Dede ile torunun arasında geçen bu konuşmaya şahitlik eden başka bir Arap Müslüman olaya derhal müdahale etti ve:

- Bak çocuk senin deden çok yaşlı. Belli ki; bazı şeyleri ya unutmuş ya da yanlış hatırlıyor. Bu sana anlattığı bilgiler doğru değil. Bu bilgiler tamamen çarpıtılmış bilgiler. Bu bilgiler oryantalistlerin uydurduğu yalanlar ve dolanlardır. Dedeni sevebilirsin ama bu dediklerine inanmamalısın çocuk, dedi...

Bunun üzerine çocuk adama sert sert baktı ve benim dedem yalan söylemez, size inanmıyorum, dedi...

Mescid-i Aksa'nın şahitliğinde gerçekleşen bu konuşmalara Türkiye'den gelen kafile içindeki bir aile de denk geldi. Türk ailedeki küçük çocuk babasına dönerek:

- Babacığım, dedenin torununa anlattıkları doğru mu, dedi?

- Evet evladım, maalesef doğru, dedi babası...

Bunun üzerine derin bir sessizlik kapladı ortalığı...

- Ne oldu evladım, neden bu kadar sessizleştin, neden böyle dalıp gittin, öldürülen melekler mi geldi aklına, diye sordu babası çocuğuna...

- Görev listesi
1/ Mescid-i Aksa'daki konuşmayı anlatan metne göre yanıtlayın:
(a) Araya giren Arap Müslüman'a göre dedenin anlattıkları kimlerin uydurduğu yalanlardır?
(b) Türk ailedeki küçük çocuk, dedenin anlattıklarının doğru olup olmadığını kime soruyor?
(c) Baba, çocuğunun aklına kimlerin gelip gelmediğini soruyor?
2/ Mescid-i Aksa'daki konuşmayı anlatan metni kaldığı yerden sürdürün.
Kayıtlar başka bir kaynaktan alınmıştır.

- Çıkarılan kayıtlar

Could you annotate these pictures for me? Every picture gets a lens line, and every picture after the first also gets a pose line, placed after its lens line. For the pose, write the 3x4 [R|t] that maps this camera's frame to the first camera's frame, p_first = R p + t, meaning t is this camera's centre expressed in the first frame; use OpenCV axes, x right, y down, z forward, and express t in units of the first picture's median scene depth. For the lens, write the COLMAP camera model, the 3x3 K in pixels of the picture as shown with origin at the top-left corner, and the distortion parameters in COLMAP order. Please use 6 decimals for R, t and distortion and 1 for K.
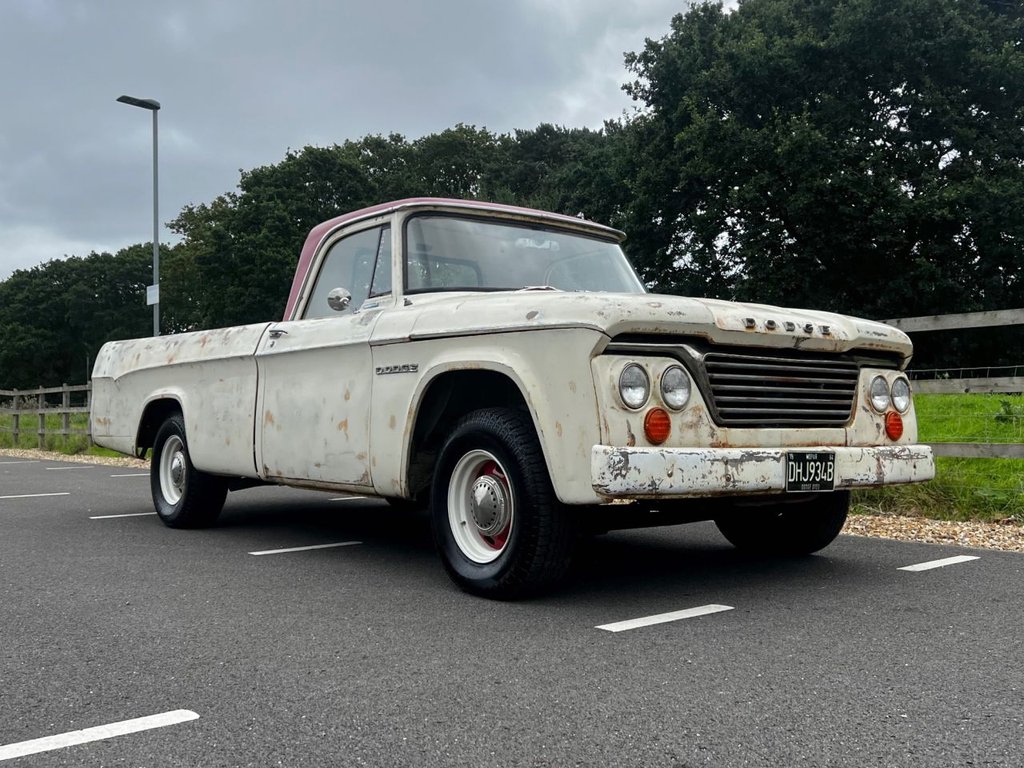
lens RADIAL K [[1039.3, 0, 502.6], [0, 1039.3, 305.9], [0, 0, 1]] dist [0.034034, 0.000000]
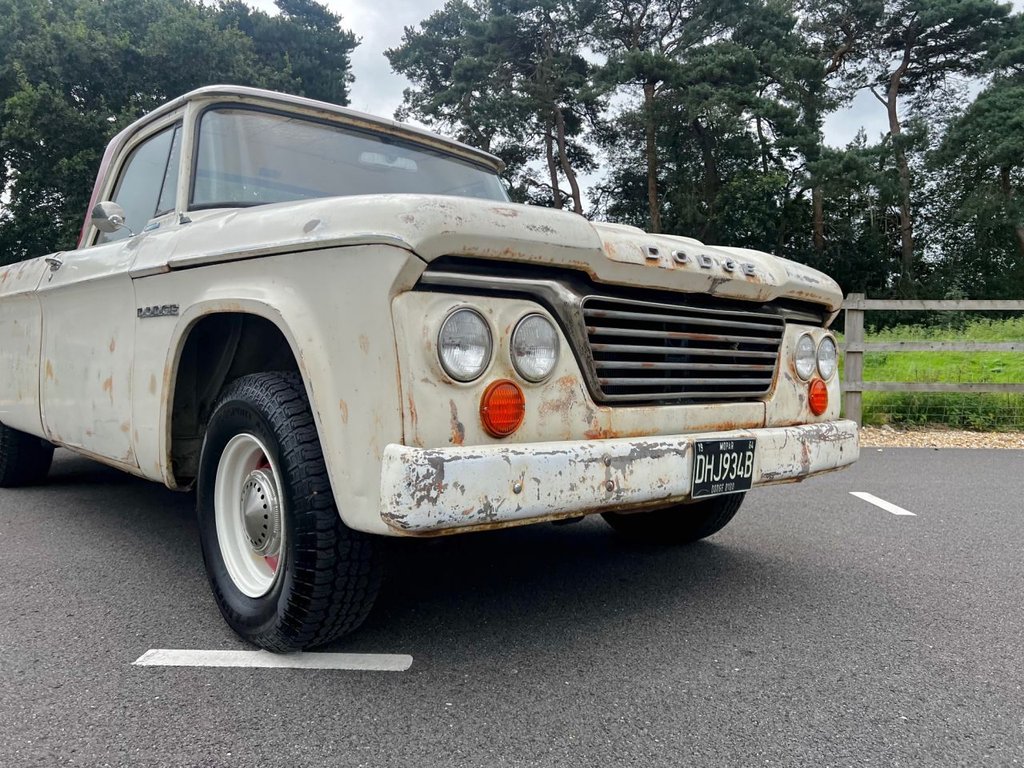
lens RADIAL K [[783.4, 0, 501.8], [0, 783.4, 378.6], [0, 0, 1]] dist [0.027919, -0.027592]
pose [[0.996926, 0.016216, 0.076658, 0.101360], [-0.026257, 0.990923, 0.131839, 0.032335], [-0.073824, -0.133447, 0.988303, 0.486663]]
---
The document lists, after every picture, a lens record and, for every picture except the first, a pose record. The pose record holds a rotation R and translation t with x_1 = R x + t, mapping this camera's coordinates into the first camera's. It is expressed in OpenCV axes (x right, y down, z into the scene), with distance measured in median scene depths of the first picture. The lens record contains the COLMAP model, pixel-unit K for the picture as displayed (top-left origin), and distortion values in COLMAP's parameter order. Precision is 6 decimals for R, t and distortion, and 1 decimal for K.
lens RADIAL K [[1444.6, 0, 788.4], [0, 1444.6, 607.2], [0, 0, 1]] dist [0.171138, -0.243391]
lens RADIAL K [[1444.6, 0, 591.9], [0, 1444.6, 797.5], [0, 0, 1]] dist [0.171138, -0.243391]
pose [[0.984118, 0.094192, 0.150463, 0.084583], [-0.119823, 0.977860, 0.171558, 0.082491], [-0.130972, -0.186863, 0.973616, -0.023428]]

- Sıralı yanıtlar
1/
(a) Oryantalistlerin.
(b) Babasına.
(c) Öldürülen meleklerin.

2/
Bunun üzerine çocuk:

- Evet babacığım öldürülen melekler geldi aklıma ama o yüzden dalıp gitmedim, dedi.

- Peki neden daldın, diye sordu babası...

- Kudüs'ü, Mescid-i Aksa'yı ve bu şehrin meleklerini korumak için bunları dahi yapmayanlar, İstiklal Mücadelesi yıllarında bizim meleklerimize acaba neler yapmamıştır diye içimden geçti de o yüzden daldım, dedi...

Evladının bu sessiz haykırışı karşısında nutku tutulan baba, "hadi oğlum namazımızı kılalım da; meleklerimize, cennet çiçeklerimize dua edelim" diyebildi ancak..!

***

Mazi geçmiş bir zaman değildir, ibrete vesile olmaması halinde gelecekte tekerrür edecek bir günceldir aynı zamanda....

Siyasi tarih fevkalade muteber bir ilimdir.

Bu yönüyle siyasi tarih milletlerin kimliğidir, toplumların karakteridir.

Siyasi tarih devletler ve milletler için adeta paha biçilmez bir hazine kaynağıdır.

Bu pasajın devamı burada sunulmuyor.